Мой взгляд медленно блуждает вверх по стене к маленькому окошку в углу, прямо под потолком. И вдруг ответ возникает прямо передо мной. Если я хочу, чтобы Мая отказалась от своего признания, то меня не должно быть здесь, чтобы получить приговор, я не должен быть заперт в камере, столкнувшись с тюремным заключением. Я должен уйти.
Отрывая нити, которыми пришита простыня к матрасу, вскоре у меня в руках возникает напряжение, а пальцы немеют. Я отслеживаю время между проверками охранников, ритмично отсчитывая себе под нос, пока тщательно и методично рву ее по швам. Тот, кто спроектировал эти камеры, хорошо обеспечил безопасность. Маленькое окошко находится так высоко от земли, что понадобится трехметровая лестница, чтобы достать до него. Конечно же, оно тоже зарешечено, но прутья высовываются наверху. Точным броском я удостоверяюсь, что смогу закинуть петлю на зубчатые прутья, так что связанные полосы разорванной простыни будут свисать достаточно низко, чтобы я мог достать, как те канаты, по которым мы взбирались на физкультуре. Помню, у меня хорошо получалось, всегда первый оказывался наверху. Если на этот раз я смогу добиться такого же результата, то смогу добраться до окна — небольшого участка солнечного света, моему выходу на свободу. Знаю, это сумасшедший план. Отчаянный. Но и я в отчаянии. Больше вариантов не осталось. Я должен уйти. Я должен исчезнуть.
На прутьях, покрывающих стекло, видна ржавчина, и они не кажутся такими крепкими. Если они не сломаются до того момента, как я доберусь до окна, то все получится.
Я досчитал до шестисот двадцати трех с тех пор, как в последний раз слышал шаги за дверью своей камеры. Как только я буду готов, у меня будет десять минут или около того, чтобы осуществить свой замысел. Я читал, что людям и раньше удавалось такое сделать — такое происходит не на полицейских шоу. Это возможно. Должно быть возможным.

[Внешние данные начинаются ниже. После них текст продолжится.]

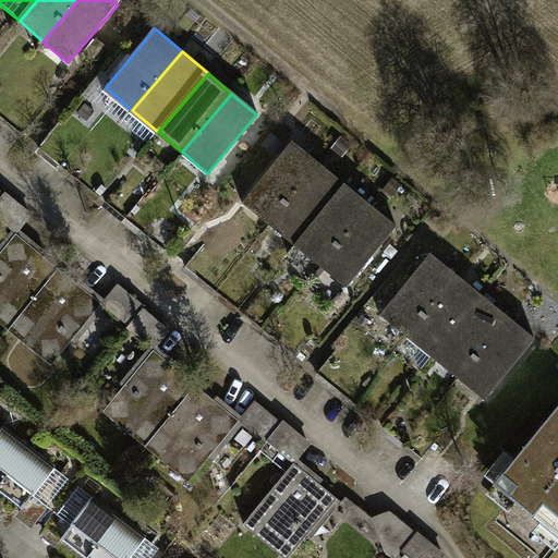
[(239,199),(266,222),(316,165),(289,142),(239,199)]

В конце концов, оторвав всю синтетическую простыню по краю, я слегка ее натягиваю и чувствую, как она, больше не пришитая к матрасу, скользит подо мной. Расправив ее перед собой, я делаю первый надрыв зубами и начинаю рвать ее по кусочку. По моим грубым подсчетам, на три полоски ткани, связанные вместе, уйдет достаточно много времени. Материал прочный, поэтому у меня болят руки, но я не могу рисковать и просто дергать простыню из страха, что звук рвущейся ткани может быть услышан. Ногти сорваны, кончики пальцев превратились в кровавое месиво к тому времени, как ткань разделена на три равные части. Но теперь мне нужно дождаться, когда пройдет охранник.